→ **Work instructions**
Render each line of the material below as a JSON list of strings, one string per line, with blank lines skipped. Leave the images out of the answer.

Extracted records
------

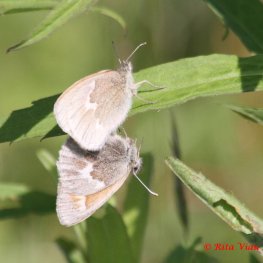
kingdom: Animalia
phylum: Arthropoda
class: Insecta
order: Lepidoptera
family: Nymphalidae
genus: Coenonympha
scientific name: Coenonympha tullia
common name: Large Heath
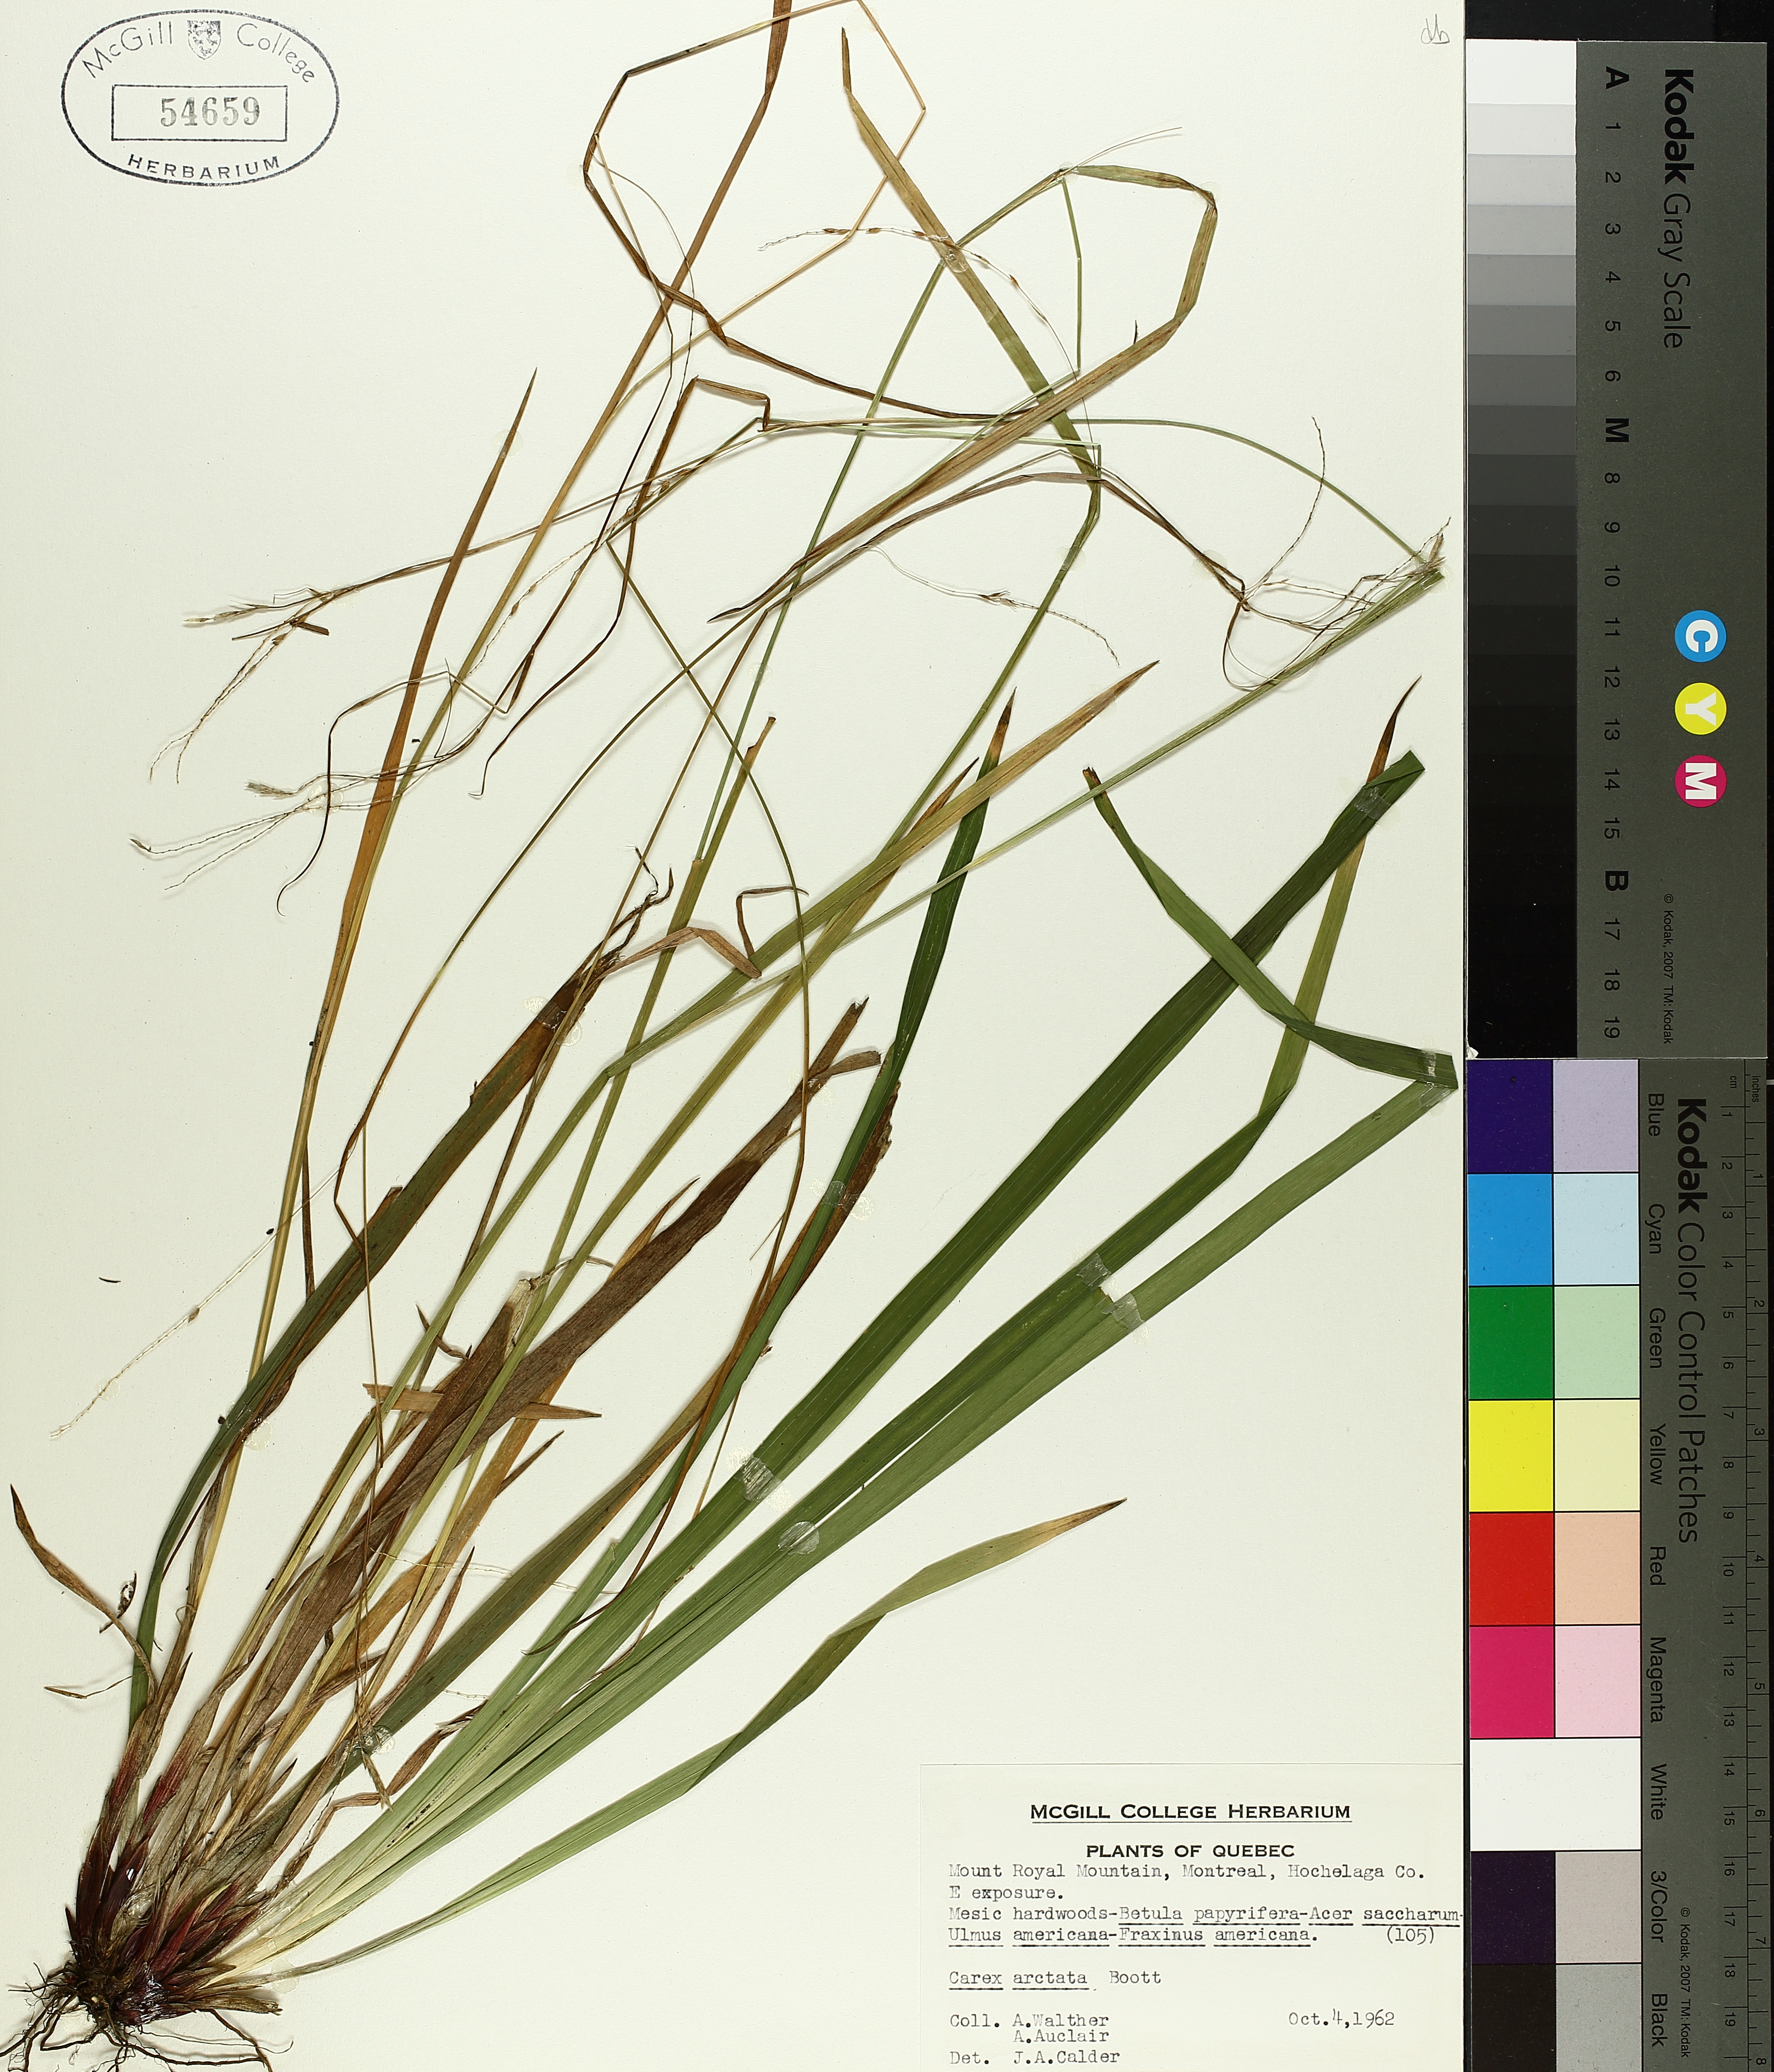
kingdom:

------

→ **Result of this task**
[
  "kingdom: Animalia",
  "phylum: Arthropoda",
  "class: Insecta",
  "order: Lepidoptera",
  "family: Nymphalidae",
  "genus: Coenonympha",
  "scientific name: Coenonympha tullia",
  "common name: Large Heath",
  "kingdom:"
]